Give the lines of the items as a JSON list of strings, one string per line with blank lines left out, starting at the line that contains "collectors: F. Tweedy" and ending with the last line of the items.

(Extracted data entries)
···

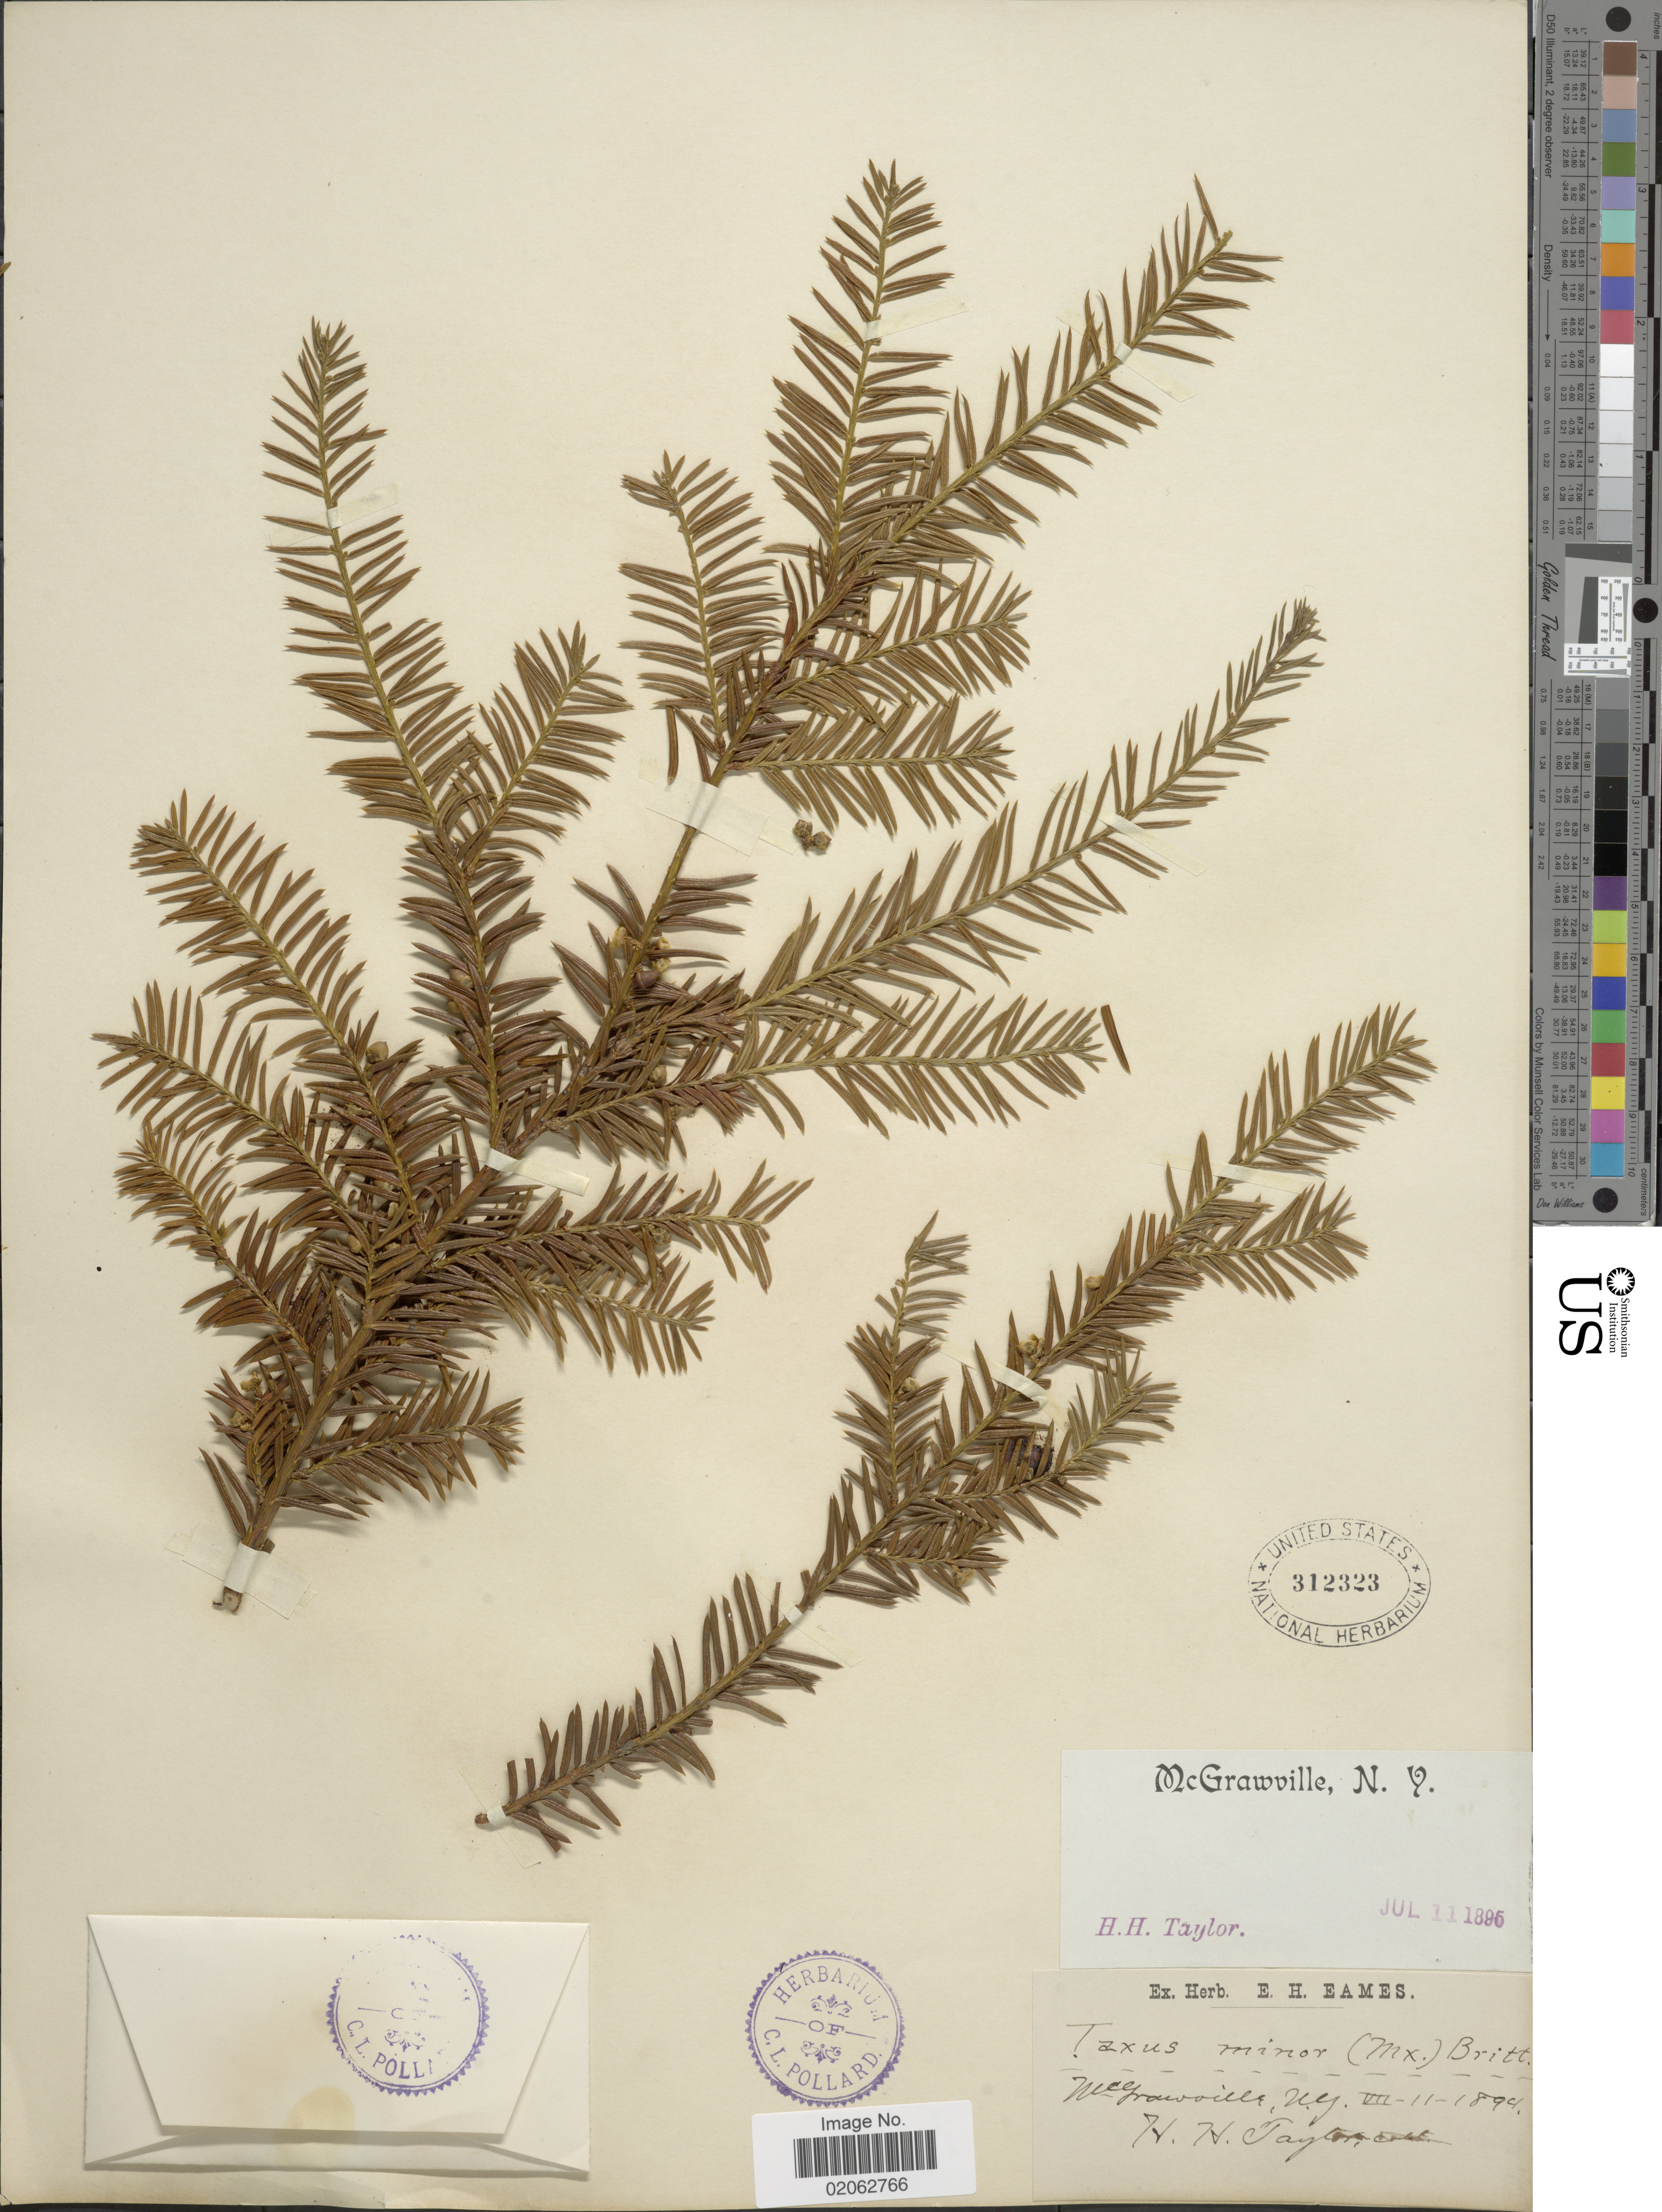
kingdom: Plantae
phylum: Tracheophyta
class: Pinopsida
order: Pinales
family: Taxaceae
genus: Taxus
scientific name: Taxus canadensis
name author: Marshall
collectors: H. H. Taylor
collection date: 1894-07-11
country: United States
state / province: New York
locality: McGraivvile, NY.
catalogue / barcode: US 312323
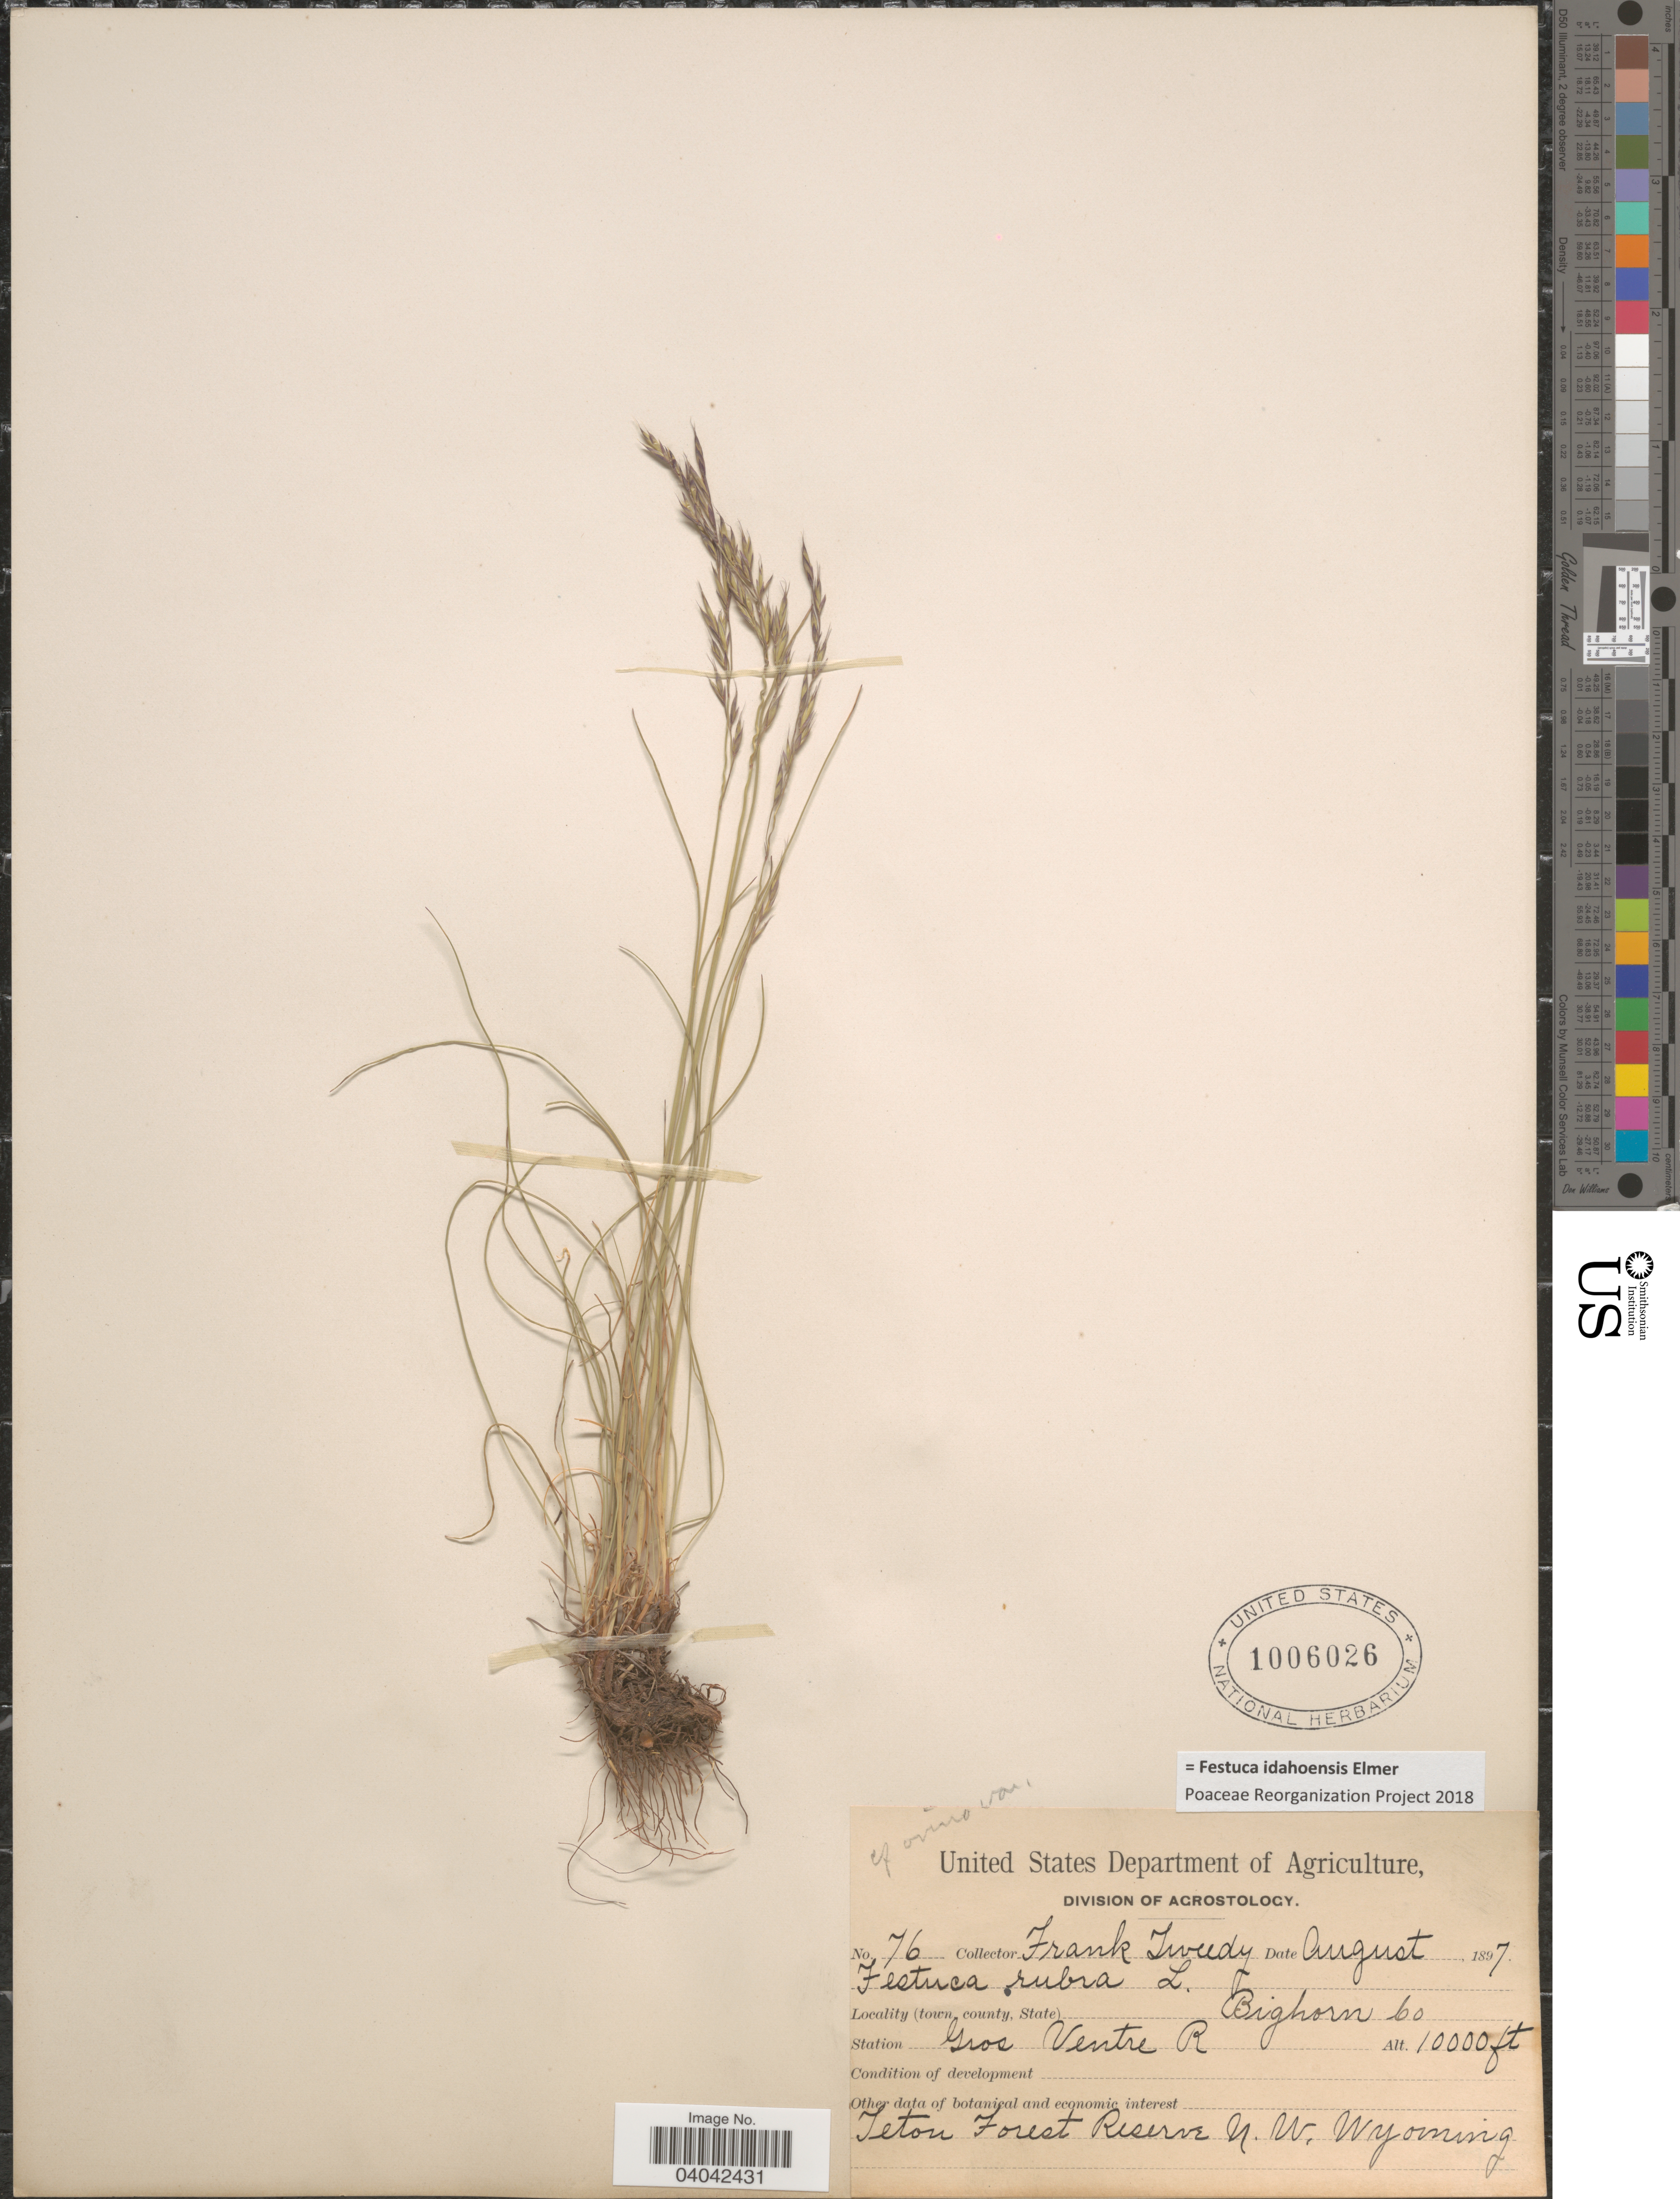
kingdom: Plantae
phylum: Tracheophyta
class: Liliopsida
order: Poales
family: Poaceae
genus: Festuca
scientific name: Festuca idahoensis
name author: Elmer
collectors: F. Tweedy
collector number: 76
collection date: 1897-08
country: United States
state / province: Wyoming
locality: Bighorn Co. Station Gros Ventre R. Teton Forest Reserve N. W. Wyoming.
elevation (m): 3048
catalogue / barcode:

···

- RESULT -
[
  "collectors: F. Tweedy",
  "collector number: 76",
  "collection date: 1897-08",
  "country: United States",
  "state / province: Wyoming",
  "locality: Bighorn Co. Station Gros Ventre R. Teton Forest Reserve N. W. Wyoming.",
  "elevation (m): 3048",
  "catalogue / barcode:"
]